Prompt –
Extract the text from each of the following entries, line by line, with every word, number and symbol left unchanged.
....
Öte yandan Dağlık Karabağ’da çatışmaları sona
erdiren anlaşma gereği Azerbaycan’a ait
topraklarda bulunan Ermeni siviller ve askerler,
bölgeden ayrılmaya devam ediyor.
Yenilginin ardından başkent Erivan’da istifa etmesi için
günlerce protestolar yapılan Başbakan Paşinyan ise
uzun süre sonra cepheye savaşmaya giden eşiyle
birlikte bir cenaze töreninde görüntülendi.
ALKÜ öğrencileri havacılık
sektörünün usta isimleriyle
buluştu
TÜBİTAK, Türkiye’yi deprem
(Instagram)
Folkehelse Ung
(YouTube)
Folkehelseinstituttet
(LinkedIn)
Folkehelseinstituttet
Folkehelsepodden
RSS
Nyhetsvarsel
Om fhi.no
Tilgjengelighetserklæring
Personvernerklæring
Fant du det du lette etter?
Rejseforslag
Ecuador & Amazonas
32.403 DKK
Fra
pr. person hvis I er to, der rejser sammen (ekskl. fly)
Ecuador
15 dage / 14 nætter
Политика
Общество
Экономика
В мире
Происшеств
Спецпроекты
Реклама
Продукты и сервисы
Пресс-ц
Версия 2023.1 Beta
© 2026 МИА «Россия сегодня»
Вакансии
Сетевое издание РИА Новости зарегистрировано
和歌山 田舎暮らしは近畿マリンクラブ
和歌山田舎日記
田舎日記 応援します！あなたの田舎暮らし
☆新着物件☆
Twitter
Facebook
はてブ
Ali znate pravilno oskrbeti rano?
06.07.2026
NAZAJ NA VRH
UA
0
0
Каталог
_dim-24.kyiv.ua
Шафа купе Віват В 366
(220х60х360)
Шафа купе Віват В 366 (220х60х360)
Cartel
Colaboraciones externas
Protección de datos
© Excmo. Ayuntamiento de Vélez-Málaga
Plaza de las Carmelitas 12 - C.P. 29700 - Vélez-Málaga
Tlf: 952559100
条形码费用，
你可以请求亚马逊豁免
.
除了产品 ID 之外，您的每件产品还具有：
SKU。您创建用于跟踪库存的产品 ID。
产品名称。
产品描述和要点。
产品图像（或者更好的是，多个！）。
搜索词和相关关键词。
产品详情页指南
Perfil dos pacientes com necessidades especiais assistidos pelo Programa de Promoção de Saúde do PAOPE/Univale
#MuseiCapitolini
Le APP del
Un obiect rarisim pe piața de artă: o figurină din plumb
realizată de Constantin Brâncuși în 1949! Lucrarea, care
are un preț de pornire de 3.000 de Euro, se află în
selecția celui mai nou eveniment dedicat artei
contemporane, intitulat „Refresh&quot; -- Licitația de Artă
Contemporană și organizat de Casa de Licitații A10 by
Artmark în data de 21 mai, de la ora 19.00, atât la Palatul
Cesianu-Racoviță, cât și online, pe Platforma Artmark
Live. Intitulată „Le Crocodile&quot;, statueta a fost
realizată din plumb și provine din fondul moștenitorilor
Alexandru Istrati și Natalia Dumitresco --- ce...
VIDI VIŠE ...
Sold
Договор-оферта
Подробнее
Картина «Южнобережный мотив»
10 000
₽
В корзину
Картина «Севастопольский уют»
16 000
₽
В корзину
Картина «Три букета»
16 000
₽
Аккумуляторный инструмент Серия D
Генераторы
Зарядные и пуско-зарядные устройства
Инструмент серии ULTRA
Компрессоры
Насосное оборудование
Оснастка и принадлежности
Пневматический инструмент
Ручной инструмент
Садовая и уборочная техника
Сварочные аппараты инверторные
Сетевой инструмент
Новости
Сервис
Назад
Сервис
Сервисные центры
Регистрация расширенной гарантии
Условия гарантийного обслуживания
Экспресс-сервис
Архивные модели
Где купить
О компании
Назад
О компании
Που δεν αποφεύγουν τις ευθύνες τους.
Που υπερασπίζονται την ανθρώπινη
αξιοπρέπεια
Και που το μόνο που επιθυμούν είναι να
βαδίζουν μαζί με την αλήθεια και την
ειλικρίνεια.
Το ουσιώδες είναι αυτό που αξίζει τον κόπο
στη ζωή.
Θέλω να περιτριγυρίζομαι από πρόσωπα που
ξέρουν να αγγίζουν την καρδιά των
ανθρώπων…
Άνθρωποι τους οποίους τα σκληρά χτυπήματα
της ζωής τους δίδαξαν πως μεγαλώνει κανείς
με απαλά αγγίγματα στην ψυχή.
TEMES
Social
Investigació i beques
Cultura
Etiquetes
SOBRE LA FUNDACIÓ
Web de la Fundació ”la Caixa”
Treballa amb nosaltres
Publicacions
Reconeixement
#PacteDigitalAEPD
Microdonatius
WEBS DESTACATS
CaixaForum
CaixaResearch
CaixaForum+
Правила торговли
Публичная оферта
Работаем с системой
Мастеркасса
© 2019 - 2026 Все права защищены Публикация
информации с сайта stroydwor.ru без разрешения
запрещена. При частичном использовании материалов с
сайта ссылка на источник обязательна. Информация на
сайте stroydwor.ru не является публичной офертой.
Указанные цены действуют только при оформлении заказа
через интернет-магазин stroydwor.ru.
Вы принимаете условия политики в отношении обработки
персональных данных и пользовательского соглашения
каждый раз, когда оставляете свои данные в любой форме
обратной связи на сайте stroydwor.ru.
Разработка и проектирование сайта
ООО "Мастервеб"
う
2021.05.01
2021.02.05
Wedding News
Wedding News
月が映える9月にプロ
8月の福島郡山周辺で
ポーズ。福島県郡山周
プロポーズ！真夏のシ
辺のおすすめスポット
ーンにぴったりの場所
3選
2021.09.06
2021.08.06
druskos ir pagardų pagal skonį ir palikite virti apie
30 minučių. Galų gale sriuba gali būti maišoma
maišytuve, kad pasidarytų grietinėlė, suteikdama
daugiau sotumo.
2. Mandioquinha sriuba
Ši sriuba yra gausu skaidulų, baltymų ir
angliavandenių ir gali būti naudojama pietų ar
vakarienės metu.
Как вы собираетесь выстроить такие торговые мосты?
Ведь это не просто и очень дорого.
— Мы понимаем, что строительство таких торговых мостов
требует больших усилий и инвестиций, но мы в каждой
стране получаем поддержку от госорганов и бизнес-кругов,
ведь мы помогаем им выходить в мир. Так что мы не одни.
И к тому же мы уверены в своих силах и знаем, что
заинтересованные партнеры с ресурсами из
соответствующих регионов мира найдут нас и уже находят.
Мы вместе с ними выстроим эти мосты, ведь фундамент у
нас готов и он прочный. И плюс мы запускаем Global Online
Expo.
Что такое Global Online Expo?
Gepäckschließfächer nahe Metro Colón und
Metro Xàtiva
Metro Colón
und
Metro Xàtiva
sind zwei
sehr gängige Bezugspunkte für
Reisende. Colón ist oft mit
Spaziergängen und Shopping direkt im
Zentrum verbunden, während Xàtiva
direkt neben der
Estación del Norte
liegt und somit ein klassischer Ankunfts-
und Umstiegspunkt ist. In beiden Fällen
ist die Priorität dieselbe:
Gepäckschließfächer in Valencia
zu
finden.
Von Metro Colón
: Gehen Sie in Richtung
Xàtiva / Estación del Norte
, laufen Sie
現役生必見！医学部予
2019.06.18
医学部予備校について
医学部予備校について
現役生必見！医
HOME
....
Result of this exercise –
Öte yandan Dağlık Karabağ’da çatışmaları sona
erdiren anlaşma gereği Azerbaycan’a ait
topraklarda bulunan Ermeni siviller ve askerler,
bölgeden ayrılmaya devam ediyor.
Yenilginin ardından başkent Erivan’da istifa etmesi için
günlerce protestolar yapılan Başbakan Paşinyan ise
uzun süre sonra cepheye savaşmaya giden eşiyle
birlikte bir cenaze töreninde görüntülendi.
ALKÜ öğrencileri havacılık
sektörünün usta isimleriyle
buluştu
TÜBİTAK, Türkiye’yi deprem
(Instagram)
Folkehelse Ung
(YouTube)
Folkehelseinstituttet
(LinkedIn)
Folkehelseinstituttet
Folkehelsepodden
RSS
Nyhetsvarsel
Om fhi.no
Tilgjengelighetserklæring
Personvernerklæring
Fant du det du lette etter?
Rejseforslag
Ecuador & Amazonas
32.403 DKK
Fra
pr. person hvis I er to, der rejser sammen (ekskl. fly)
Ecuador
15 dage / 14 nætter
Политика
Общество
Экономика
В мире
Происшеств
Спецпроекты
Реклама
Продукты и сервисы
Пресс-ц
Версия 2023.1 Beta
© 2026 МИА «Россия сегодня»
Вакансии
Сетевое издание РИА Новости зарегистрировано
和歌山 田舎暮らしは近畿マリンクラブ
和歌山田舎日記
田舎日記 応援します！あなたの田舎暮らし
☆新着物件☆
Twitter
Facebook
はてブ
Ali znate pravilno oskrbeti rano?
06.07.2026
NAZAJ NA VRH
UA
0
0
Каталог
_dim-24.kyiv.ua
Шафа купе Віват В 366
(220х60х360)
Шафа купе Віват В 366 (220х60х360)
Cartel
Colaboraciones externas
Protección de datos
© Excmo. Ayuntamiento de Vélez-Málaga
Plaza de las Carmelitas 12 - C.P. 29700 - Vélez-Málaga
Tlf: 952559100
条形码费用，
你可以请求亚马逊豁免
.
除了产品 ID 之外，您的每件产品还具有：
SKU。您创建用于跟踪库存的产品 ID。
产品名称。
产品描述和要点。
产品图像（或者更好的是，多个！）。
搜索词和相关关键词。
产品详情页指南
Perfil dos pacientes com necessidades especiais assistidos pelo Programa de Promoção de Saúde do PAOPE/Univale
#MuseiCapitolini
Le APP del
Un obiect rarisim pe piața de artă: o figurină din plumb
realizată de Constantin Brâncuși în 1949! Lucrarea, care
are un preț de pornire de 3.000 de Euro, se află în
selecția celui mai nou eveniment dedicat artei
contemporane, intitulat „Refresh&quot; -- Licitația de Artă
Contemporană și organizat de Casa de Licitații A10 by
Artmark în data de 21 mai, de la ora 19.00, atât la Palatul
Cesianu-Racoviță, cât și online, pe Platforma Artmark
Live. Intitulată „Le Crocodile&quot;, statueta a fost
realizată din plumb și provine din fondul moștenitorilor
Alexandru Istrati și Natalia Dumitresco --- ce...
VIDI VIŠE ...
Sold
Договор-оферта
Подробнее
Картина «Южнобережный мотив»
10 000
₽
В корзину
Картина «Севастопольский уют»
16 000
₽
В корзину
Картина «Три букета»
16 000
₽
Аккумуляторный инструмент Серия D
Генераторы
Зарядные и пуско-зарядные устройства
Инструмент серии ULTRA
Компрессоры
Насосное оборудование
Оснастка и принадлежности
Пневматический инструмент
Ручной инструмент
Садовая и уборочная техника
Сварочные аппараты инверторные
Сетевой инструмент
Новости
Сервис
Назад
Сервис
Сервисные центры
Регистрация расширенной гарантии
Условия гарантийного обслуживания
Экспресс-сервис
Архивные модели
Где купить
О компании
Назад
О компании
Που δεν αποφεύγουν τις ευθύνες τους.
Που υπερασπίζονται την ανθρώπινη
αξιοπρέπεια
Και που το μόνο που επιθυμούν είναι να
βαδίζουν μαζί με την αλήθεια και την
ειλικρίνεια.
Το ουσιώδες είναι αυτό που αξίζει τον κόπο
στη ζωή.
Θέλω να περιτριγυρίζομαι από πρόσωπα που
ξέρουν να αγγίζουν την καρδιά των
ανθρώπων…
Άνθρωποι τους οποίους τα σκληρά χτυπήματα
της ζωής τους δίδαξαν πως μεγαλώνει κανείς
με απαλά αγγίγματα στην ψυχή.
TEMES
Social
Investigació i beques
Cultura
Etiquetes
SOBRE LA FUNDACIÓ
Web de la Fundació ”la Caixa”
Treballa amb nosaltres
Publicacions
Reconeixement
#PacteDigitalAEPD
Microdonatius
WEBS DESTACATS
CaixaForum
CaixaResearch
CaixaForum+
Правила торговли
Публичная оферта
Работаем с системой
Мастеркасса
© 2019 - 2026 Все права защищены Публикация
информации с сайта stroydwor.ru без разрешения
запрещена. При частичном использовании материалов с
сайта ссылка на источник обязательна. Информация на
сайте stroydwor.ru не является публичной офертой.
Указанные цены действуют только при оформлении заказа
через интернет-магазин stroydwor.ru.
Вы принимаете условия политики в отношении обработки
персональных данных и пользовательского соглашения
каждый раз, когда оставляете свои данные в любой форме
обратной связи на сайте stroydwor.ru.
Разработка и проектирование сайта
ООО "Мастервеб"
う
2021.05.01
2021.02.05
Wedding News
Wedding News
月が映える9月にプロ
8月の福島郡山周辺で
ポーズ。福島県郡山周
プロポーズ！真夏のシ
辺のおすすめスポット
ーンにぴったりの場所
3選
2021.09.06
2021.08.06
druskos ir pagardų pagal skonį ir palikite virti apie
30 minučių. Galų gale sriuba gali būti maišoma
maišytuve, kad pasidarytų grietinėlė, suteikdama
daugiau sotumo.
2. Mandioquinha sriuba
Ši sriuba yra gausu skaidulų, baltymų ir
angliavandenių ir gali būti naudojama pietų ar
vakarienės metu.
Как вы собираетесь выстроить такие торговые мосты?
Ведь это не просто и очень дорого.
— Мы понимаем, что строительство таких торговых мостов
требует больших усилий и инвестиций, но мы в каждой
стране получаем поддержку от госорганов и бизнес-кругов,
ведь мы помогаем им выходить в мир. Так что мы не одни.
И к тому же мы уверены в своих силах и знаем, что
заинтересованные партнеры с ресурсами из
соответствующих регионов мира найдут нас и уже находят.
Мы вместе с ними выстроим эти мосты, ведь фундамент у
нас готов и он прочный. И плюс мы запускаем Global Online
Expo.
Что такое Global Online Expo?
Gepäckschließfächer nahe Metro Colón und
Metro Xàtiva
Metro Colón
und
Metro Xàtiva
sind zwei
sehr gängige Bezugspunkte für
Reisende. Colón ist oft mit
Spaziergängen und Shopping direkt im
Zentrum verbunden, während Xàtiva
direkt neben der
Estación del Norte
liegt und somit ein klassischer Ankunfts-
und Umstiegspunkt ist. In beiden Fällen
ist die Priorität dieselbe:
Gepäckschließfächer in Valencia
zu
finden.
Von Metro Colón
: Gehen Sie in Richtung
Xàtiva / Estación del Norte
, laufen Sie
現役生必見！医学部予
2019.06.18
医学部予備校について
医学部予備校について
現役生必見！医
HOME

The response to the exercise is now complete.